Stored dataset items
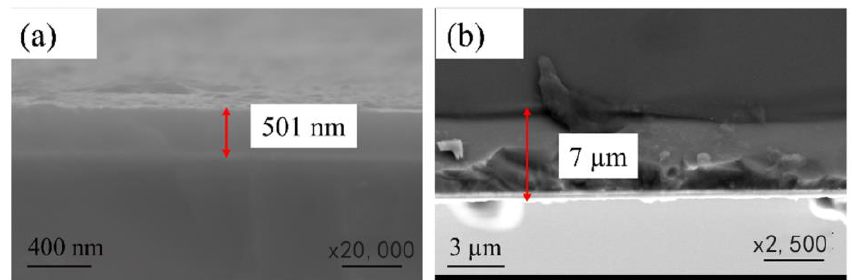
Figure 3. Cross-sectional morphologies of ( a ) TD and ( b ) TTTD films.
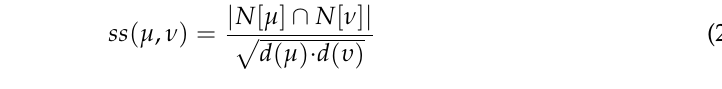
Figure 1. Core-point cluster. The color black is the core point. The current cluster range is indicated by the dashed line. The red point should be part of the current core point. The blue dot is not in the right category right now.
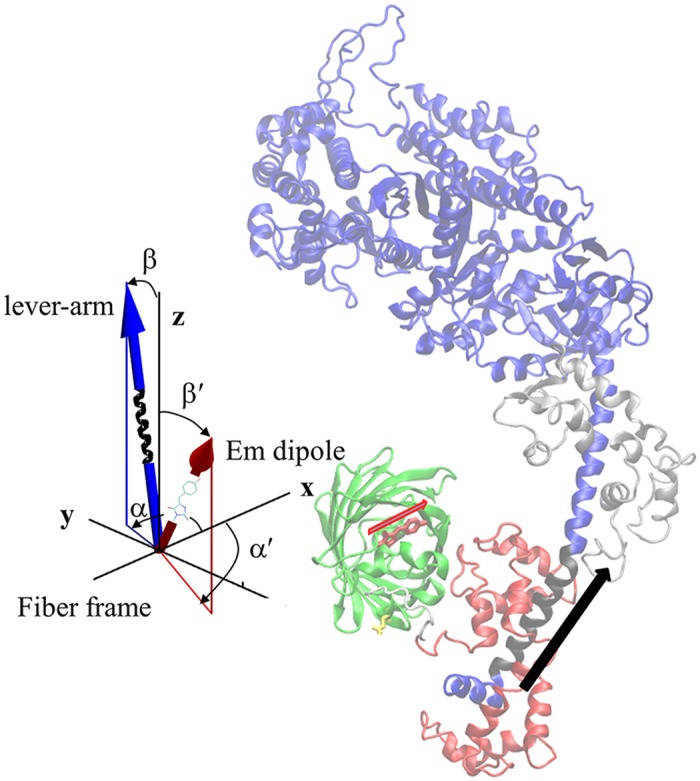
The coordination of the GFP moiety (green) and its emission dipole moment (red arrow) with myosin S1 consisting of a heavy chain (blue and black), ELC (silver), and RLC (red).The portion of the lever-arm in the heavy chain appearing in black is the α-helix segment associated with the lever-arm orientation and depicted by the black arrow. The insert shows the time-resolved coordinates for GFP chromophore emission dipole moment in red and lever-arm helix in blue corresponding to spherical polar angles (β’,α’) and (β,α) defined relative to a fiber fixed frame.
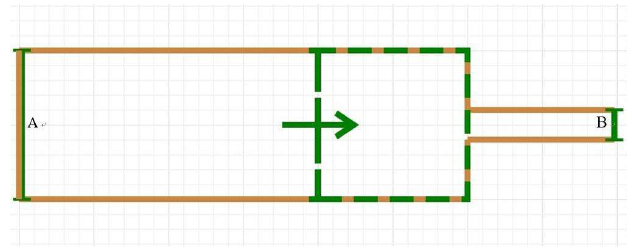
Figure 3. Basic scene in simulation experiment.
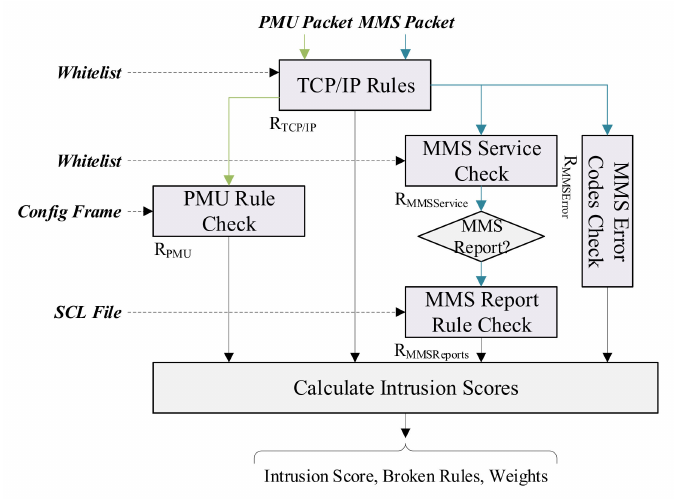
Figure 4. Basic architecture and workflow of the specification-based NIDS.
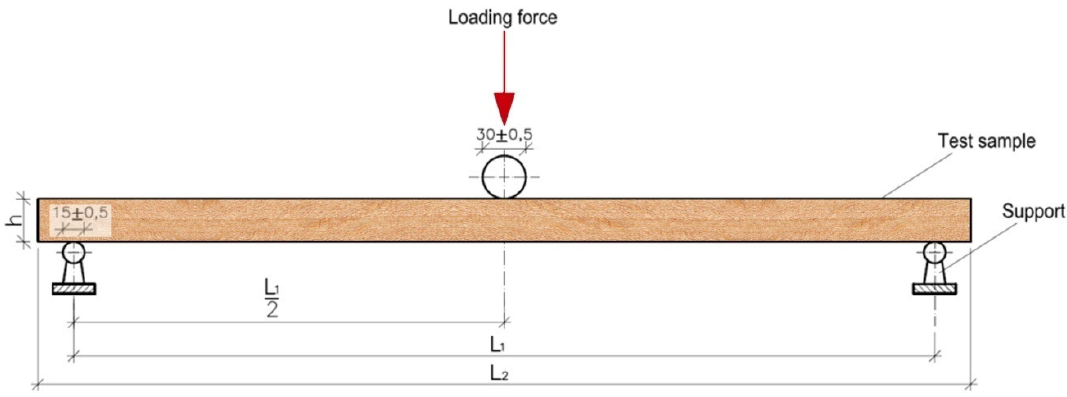
Figure 3. Principle of the three-point bending test ([33].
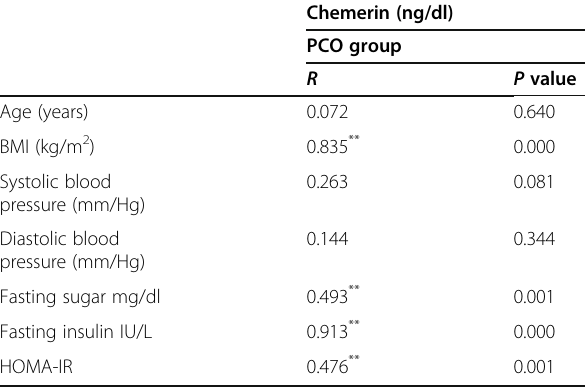
Table 8 Correlation between chemerin level and the other studied parameters in PCO group Chemerin (ng/dl) PCO group R P value Age (years) 0.072 0.640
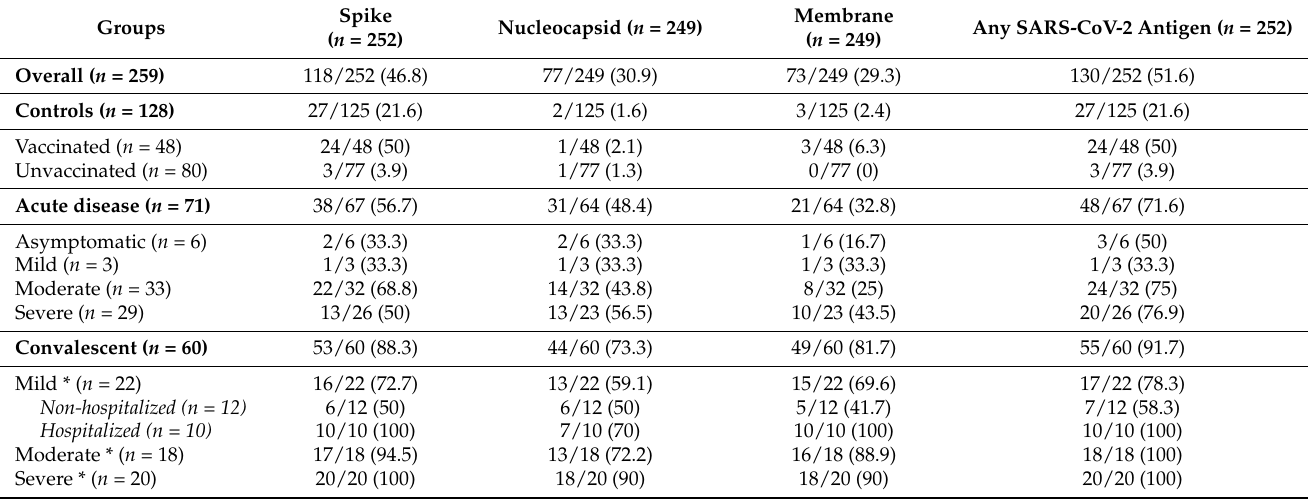
Table 2. Overall positivity results for the T-cell IFN- γ secretion against each antigen, including borderline results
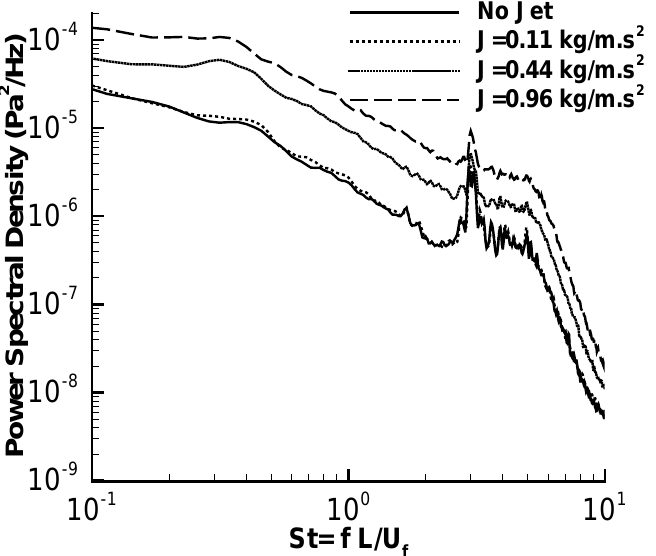
Figure 13. Unsteady wall pressure power spectral density at x / L = 0.5 for Re D ≈ 50,000; sharp edge at LE; different J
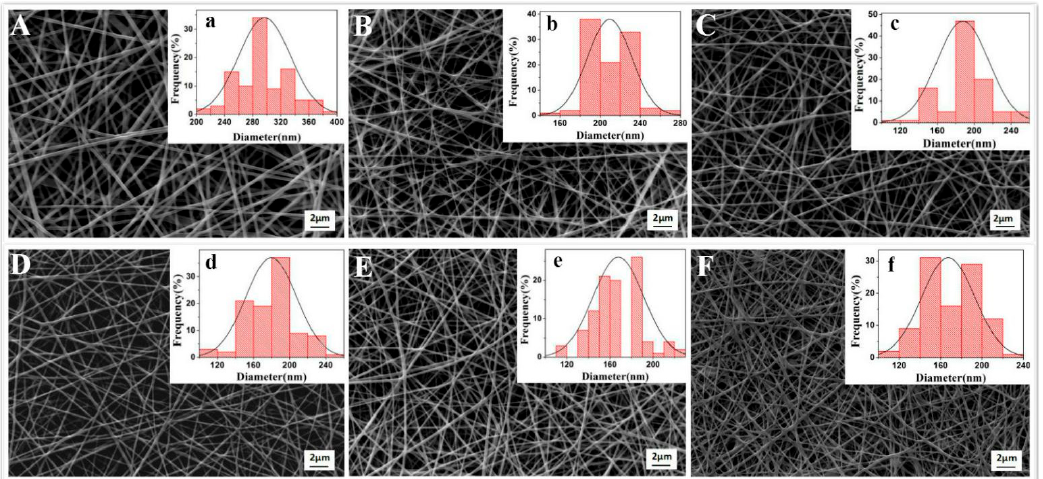
Figure 1. Photos of feather keratin/poly(vinyl alcohol)/poly(ethylene oxide) (FK/PVA/PEO) composite nanofibers with different AgNPs content.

__Work item__: Up to and including the line with "Figure 1. Core-point", copy the data above from its first line. Skip pictures.

__Task output__:
Figure 3. Cross-sectional morphologies of ( a ) TD and ( b ) TTTD films.
Figure 1. Core-point cluster. The color black is the core point. The current cluster range is indicated by the dashed line. The red point should be part of the current core point. The blue dot is not in the right category right now.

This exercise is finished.